Ele destaca que, quando existem crimes desse tipo, relacionados a paixões e a mistérios, há uma corrida por parte da imprensa por informações privilegiadas. Esse anseio por novos dados e os fatos publicados não prejudicam as investigações, desde que a polícia seja eficiente e centrada na verdade científica. Para o professor, no entanto, no Brasil, a ineficiência da polícia somada ao despreparo de alguns jornalistas, que publicam as informações sem apurá-las anteriormente, produzem “um caldo do próprio erro, da saturação, da especulação, das vaidades”.

Para evitar as especulações e a produção de inverdades, muitas vezes, recorre-se ao segredo de justiça. Essa alternativa, porém, pode ser encarada como um cerceamento ao direito da sociedade de fiscalizar o andamento dos casos policiais. Massini explica que “o segredo de justiça não impede a fiscalização da sociedade, mas facilita o trabalho pericial e investigativo, na medida em que restringe as informações processuais apenas às partes interessadas e diretamente envolvidas no caso. Estas continuam a ter livre acesso aos dados, mas não podem torná-los públicos”.

Ainda no âmbito dos conceitos jurídicos que envolvem os casos criminais, o professor diferencia prisão temporária, que foi decretada ao pai e à madrasta de Isabella, e prisão preventiva: “Durante a investigação e até para que ela ocorra sem qualquer influência, pode ser pedida a detenção temporária do investigado. Formalizado o indiciamento e com a conclusão de que aquele investigado foi o responsável pelo delito, é expedida a prisão preventiva, para evitar que, antes da condenação final, ele fuja ou se ausente dos atos processuais”.
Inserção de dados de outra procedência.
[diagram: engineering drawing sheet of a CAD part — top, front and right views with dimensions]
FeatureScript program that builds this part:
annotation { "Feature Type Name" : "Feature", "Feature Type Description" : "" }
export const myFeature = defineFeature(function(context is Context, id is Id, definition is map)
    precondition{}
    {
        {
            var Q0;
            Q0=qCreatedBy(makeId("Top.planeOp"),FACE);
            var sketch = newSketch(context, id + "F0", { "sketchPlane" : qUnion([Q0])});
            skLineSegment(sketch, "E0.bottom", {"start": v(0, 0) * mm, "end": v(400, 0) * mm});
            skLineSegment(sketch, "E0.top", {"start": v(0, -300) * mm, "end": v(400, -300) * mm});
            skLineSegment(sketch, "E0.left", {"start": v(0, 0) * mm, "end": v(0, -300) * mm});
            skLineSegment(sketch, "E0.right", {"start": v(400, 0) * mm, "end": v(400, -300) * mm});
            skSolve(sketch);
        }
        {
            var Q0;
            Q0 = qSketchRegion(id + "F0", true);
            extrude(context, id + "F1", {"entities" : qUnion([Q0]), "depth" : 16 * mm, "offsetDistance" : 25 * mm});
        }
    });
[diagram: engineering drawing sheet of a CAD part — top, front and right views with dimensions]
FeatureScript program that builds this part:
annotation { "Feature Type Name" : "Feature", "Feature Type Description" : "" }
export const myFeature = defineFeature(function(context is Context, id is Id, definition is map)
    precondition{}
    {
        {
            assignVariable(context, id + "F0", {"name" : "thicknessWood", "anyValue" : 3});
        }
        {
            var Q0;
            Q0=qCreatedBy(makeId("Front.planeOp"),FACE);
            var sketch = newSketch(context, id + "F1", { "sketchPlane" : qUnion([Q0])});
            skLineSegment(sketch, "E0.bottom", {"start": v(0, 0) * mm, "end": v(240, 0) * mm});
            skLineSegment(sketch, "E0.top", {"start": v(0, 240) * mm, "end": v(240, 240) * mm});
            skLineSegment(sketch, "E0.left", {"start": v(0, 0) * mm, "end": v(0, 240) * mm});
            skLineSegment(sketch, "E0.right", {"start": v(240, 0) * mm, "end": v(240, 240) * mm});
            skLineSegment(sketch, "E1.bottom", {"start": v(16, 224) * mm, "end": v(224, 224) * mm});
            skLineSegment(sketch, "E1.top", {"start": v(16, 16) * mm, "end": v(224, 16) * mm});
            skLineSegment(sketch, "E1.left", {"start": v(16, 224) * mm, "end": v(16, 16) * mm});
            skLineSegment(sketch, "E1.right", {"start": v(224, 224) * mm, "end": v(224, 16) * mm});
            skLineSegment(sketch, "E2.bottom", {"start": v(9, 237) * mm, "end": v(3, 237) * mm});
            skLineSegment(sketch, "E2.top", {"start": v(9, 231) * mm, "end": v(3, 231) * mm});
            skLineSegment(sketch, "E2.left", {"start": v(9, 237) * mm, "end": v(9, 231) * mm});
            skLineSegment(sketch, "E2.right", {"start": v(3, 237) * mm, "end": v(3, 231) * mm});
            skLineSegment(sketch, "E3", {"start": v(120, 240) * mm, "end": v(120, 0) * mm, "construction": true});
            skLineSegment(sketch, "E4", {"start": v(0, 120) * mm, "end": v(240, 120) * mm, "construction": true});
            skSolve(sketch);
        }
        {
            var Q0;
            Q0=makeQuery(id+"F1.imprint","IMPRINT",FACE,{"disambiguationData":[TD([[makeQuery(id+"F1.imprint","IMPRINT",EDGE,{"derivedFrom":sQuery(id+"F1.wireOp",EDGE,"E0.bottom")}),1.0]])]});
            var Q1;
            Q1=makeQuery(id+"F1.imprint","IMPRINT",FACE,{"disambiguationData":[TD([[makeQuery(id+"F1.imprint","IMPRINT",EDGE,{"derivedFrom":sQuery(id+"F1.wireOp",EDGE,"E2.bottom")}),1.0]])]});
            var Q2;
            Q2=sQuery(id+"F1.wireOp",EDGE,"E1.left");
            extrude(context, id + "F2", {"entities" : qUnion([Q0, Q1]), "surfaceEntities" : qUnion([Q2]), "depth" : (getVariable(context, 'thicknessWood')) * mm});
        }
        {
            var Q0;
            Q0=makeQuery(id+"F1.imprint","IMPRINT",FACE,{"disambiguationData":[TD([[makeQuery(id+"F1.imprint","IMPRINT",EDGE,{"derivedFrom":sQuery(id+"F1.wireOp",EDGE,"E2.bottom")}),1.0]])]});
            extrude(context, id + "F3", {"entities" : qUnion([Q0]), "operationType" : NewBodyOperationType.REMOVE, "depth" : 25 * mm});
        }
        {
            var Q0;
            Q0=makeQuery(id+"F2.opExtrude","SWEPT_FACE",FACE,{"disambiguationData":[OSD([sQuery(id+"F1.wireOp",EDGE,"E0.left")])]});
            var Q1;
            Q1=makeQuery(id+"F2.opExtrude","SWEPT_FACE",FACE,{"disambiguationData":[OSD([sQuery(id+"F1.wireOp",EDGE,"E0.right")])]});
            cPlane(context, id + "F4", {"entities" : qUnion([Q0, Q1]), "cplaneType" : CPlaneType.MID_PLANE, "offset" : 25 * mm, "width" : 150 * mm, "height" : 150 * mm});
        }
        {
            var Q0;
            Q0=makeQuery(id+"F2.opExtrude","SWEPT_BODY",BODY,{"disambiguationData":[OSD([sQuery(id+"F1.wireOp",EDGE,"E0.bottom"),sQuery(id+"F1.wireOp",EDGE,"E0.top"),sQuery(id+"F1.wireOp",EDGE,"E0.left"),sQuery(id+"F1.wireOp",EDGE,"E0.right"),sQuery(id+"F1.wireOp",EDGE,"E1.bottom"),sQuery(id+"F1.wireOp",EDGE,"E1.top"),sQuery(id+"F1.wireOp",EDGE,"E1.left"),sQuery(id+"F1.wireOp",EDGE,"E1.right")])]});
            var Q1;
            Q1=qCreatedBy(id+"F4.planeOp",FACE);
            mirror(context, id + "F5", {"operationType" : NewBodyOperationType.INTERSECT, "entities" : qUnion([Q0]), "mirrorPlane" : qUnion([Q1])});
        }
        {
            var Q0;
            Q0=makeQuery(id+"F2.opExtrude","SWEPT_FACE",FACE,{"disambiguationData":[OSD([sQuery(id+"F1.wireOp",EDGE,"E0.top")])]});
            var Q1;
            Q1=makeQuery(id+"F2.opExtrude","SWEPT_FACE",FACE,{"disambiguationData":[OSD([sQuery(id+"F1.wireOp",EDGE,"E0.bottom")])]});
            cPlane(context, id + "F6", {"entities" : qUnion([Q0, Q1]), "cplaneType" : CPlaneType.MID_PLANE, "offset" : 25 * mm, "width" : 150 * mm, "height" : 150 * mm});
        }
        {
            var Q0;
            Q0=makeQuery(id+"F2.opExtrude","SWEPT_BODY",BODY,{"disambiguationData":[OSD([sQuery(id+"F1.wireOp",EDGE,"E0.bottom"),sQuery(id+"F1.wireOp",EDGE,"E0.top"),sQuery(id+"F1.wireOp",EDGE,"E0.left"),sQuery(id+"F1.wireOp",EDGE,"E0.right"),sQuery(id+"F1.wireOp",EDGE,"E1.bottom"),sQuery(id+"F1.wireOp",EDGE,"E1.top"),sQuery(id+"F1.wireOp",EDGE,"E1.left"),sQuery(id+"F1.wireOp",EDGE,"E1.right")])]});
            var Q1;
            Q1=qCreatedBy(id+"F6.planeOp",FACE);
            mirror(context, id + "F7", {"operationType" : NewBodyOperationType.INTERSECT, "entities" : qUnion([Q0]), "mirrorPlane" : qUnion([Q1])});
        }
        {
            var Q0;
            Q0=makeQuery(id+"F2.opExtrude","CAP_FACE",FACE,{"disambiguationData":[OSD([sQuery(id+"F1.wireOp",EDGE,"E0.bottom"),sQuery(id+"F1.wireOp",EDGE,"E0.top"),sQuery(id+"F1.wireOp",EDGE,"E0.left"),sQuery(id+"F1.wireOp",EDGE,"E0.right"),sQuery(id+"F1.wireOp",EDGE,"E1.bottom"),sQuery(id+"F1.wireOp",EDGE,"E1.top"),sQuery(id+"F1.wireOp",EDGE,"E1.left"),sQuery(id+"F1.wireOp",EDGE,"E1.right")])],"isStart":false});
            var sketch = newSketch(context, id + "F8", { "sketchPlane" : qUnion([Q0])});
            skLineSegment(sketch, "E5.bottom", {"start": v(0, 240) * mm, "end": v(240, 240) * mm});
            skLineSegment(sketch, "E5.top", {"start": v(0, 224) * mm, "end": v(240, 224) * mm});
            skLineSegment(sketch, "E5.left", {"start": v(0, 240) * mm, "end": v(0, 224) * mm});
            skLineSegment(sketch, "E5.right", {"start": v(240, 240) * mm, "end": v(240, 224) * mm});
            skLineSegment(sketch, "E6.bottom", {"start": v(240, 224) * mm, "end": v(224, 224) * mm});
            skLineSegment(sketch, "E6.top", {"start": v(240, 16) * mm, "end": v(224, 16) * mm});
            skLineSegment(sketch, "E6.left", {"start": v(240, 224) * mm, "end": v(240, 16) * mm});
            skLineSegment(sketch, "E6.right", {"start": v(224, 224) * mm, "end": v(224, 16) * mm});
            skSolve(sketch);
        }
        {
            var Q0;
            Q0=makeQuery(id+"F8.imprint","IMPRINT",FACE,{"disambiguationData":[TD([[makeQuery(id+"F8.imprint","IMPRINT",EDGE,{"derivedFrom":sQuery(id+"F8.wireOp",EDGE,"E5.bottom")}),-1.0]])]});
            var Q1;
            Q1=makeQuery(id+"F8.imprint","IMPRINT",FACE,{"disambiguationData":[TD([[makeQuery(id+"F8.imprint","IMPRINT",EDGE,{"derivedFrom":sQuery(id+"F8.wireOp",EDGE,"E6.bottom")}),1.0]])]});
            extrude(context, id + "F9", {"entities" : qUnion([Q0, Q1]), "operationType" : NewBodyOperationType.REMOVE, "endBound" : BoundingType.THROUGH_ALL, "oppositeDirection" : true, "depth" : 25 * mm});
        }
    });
Massini conclui constatando que um dos preços das especulações midiáticas é gerar na população uma opinião condenatória que nem sempre corresponde à verdade. No caso específico de Isabella Nardoni, declara que a população captou pelas imagens e informações repassadas a presença do silêncio do culpado e a falta de indignação de um inocente no casal, o que ocasionou a acusação precoce, que pôde ser verificada na chegada do pai e da madrasta à delegacia, recebidos aos gritos de “assassinos”, antes mesmo da apuração final dos fatos.